# PROBLEM DETAILS:
Your answer must consist of exactly the lines below, starting with the line with "vfov_deg: 48.0" and going on through the line with "roll_deg: -2.5", and nothing else.

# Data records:
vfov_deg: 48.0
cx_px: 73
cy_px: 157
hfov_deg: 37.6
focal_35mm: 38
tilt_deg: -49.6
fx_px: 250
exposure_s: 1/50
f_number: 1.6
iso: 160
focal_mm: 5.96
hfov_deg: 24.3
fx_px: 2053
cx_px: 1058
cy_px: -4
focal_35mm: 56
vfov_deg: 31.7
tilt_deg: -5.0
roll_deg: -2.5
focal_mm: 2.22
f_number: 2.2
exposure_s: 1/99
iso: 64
* * *
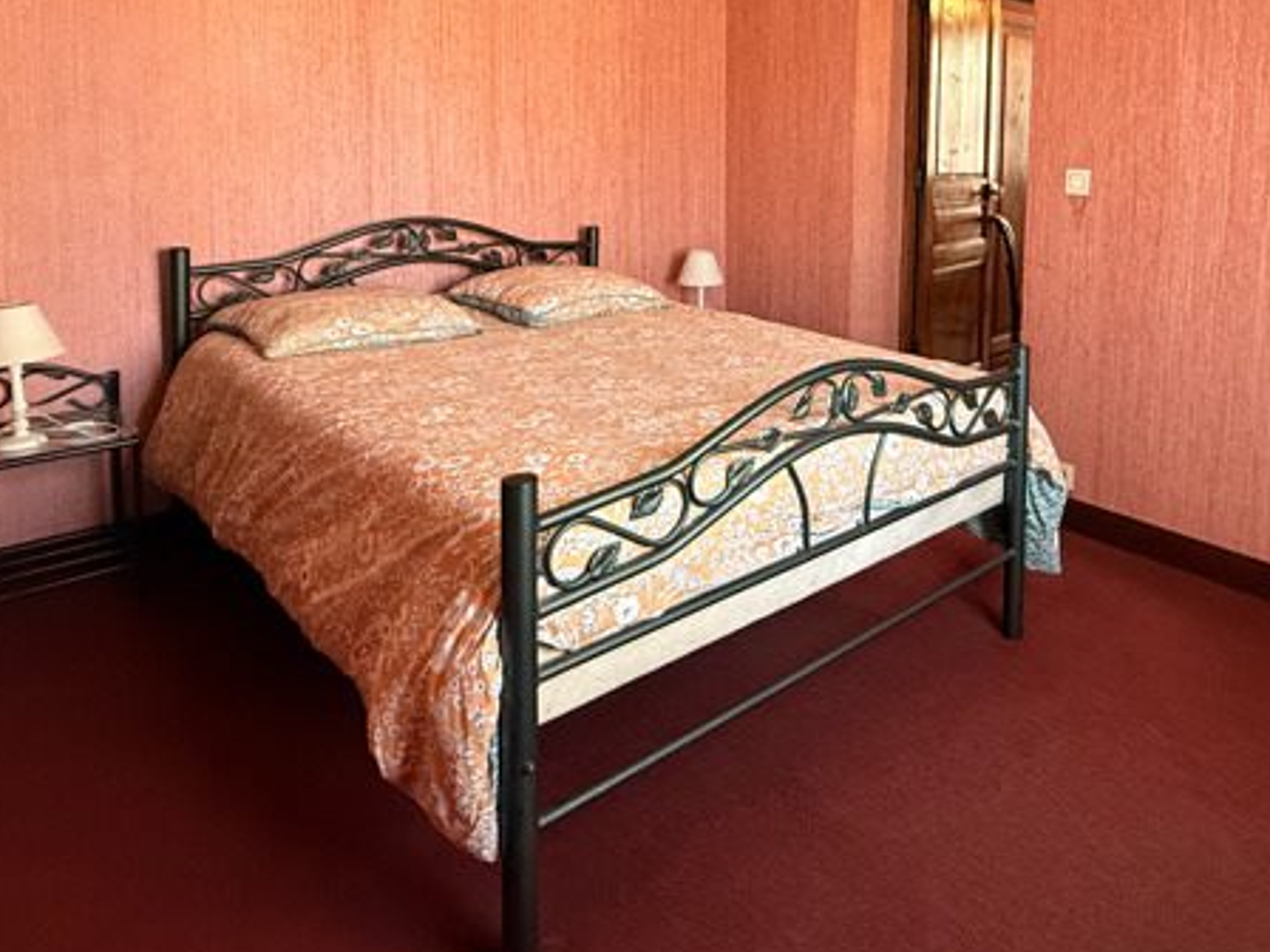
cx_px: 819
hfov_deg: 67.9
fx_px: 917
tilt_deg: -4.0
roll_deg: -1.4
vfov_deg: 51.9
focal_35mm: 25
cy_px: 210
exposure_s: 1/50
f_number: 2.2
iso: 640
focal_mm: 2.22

# RESULT:
vfov_deg: 48.0
cx_px: 73
cy_px: 157
hfov_deg: 37.6
focal_35mm: 38
tilt_deg: -49.6
fx_px: 250
exposure_s: 1/50
f_number: 1.6
iso: 160
focal_mm: 5.96
hfov_deg: 24.3
fx_px: 2053
cx_px: 1058
cy_px: -4
focal_35mm: 56
vfov_deg: 31.7
tilt_deg: -5.0
roll_deg: -2.5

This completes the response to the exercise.